Aufgabe a :: Gib alle Einträge, die nach dem Textauszug folgen, Zeile für Zeile unverändert wieder. Die Bilder lässt du dabei weg.

Textauszug ::
┌──
Den Namen Trump hat er in Philadelphia nicht erwähnt, und doch wusste jeder, wen sich der Senator da vorknöpfte. Einen Präsidenten, der Neonazis auf eine moralische Stufe mit linken Gegendemonstranten gestellt hatte. Und während die meisten Republikaner Kritik an dem Populisten im Oval Office nur hinter vorgehaltener Hand äußerten, redete McCain Tacheles. Wie so oft.

Maverick war sein Spitzname. In der texanischen Viehzucht steht der Name für Rinder, die kein Brandzeichen tragen, keiner Herde folgen. John Sidney McCain III war stolz, wenn sie ihn so nannten. Er war ein konservativer Republikaner, aber eben auch ein unabhängiger Kopf, der ohne Umschweife sagte, was ihm durch den Kopf ging. Ohne sich um die Parteilinie zu scheren. Viele solcher Originale gibt es nicht mehr im US-Kongress mit seinen tiefen Gräben zwischen Demokraten und Republikanern. Auch deshalb fühlt sich der Tod McCains an wie das Ende einer Ära.
└──
Aufgabe b :: Schreibe den Textauszug über John McCain im Anschluss an seinen letzten Satz weiter.

Vorliegende Einträge ::
┌──
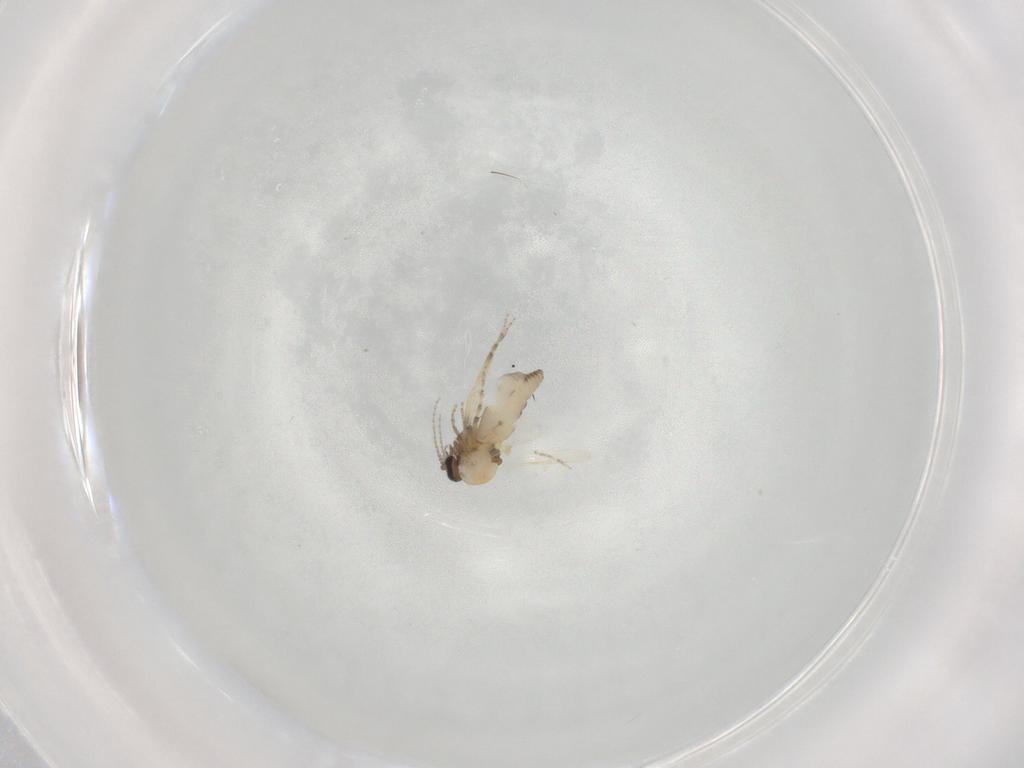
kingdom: Animalia
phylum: Arthropoda
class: Insecta
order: Diptera
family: Ceratopogonidae
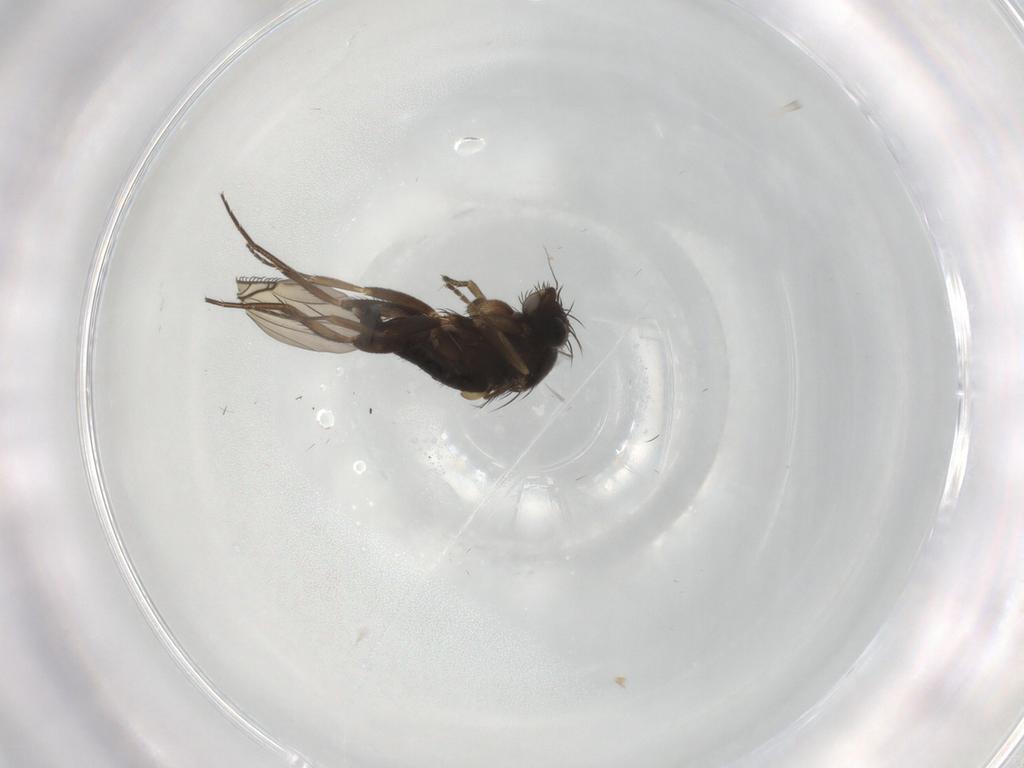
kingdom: Animalia
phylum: Arthropoda
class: Insecta
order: Diptera
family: Phoridae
└──
Ergebnis a ::
kingdom: Animalia
phylum: Arthropoda
class: Insecta
order: Diptera
family: Ceratopogonidae
kingdom: Animalia
phylum: Arthropoda
class: Insecta
order: Diptera
family: Phoridae

Ergebnis b ::
1982 wurde er zum Abgeordneten gewählt, 1986 zum Senator. Im Jahr 2000, er bewarb sich erstmals für die Präsidentschaft, kam er nicht über die Vorwahlen hinaus, besiegt von George W. Bush. 2008 kürten ihn die Republikaner zwar zum Kandidaten fürs Weiße Haus, doch diesmal verlor er gegen Barack Obama, den Hoffnungsträger. McCain, ein glühender Befürworter der Irak-Invasion, stand für ein Kapitel amerikanischer Hybris, das eine ernüchterte Mehrheit der Wähler nur noch beenden wollte. Im Schock der Finanzkrise redete er so unbeirrt von der Großartigkeit Amerikas, dass sich der Eindruck aufdrängte, der Mann habe den Ernst der Lage nicht annähernd begriffen. Gleichwohl ließ er sich nie dazu herab, Kontrahenten persönlich zu attackieren.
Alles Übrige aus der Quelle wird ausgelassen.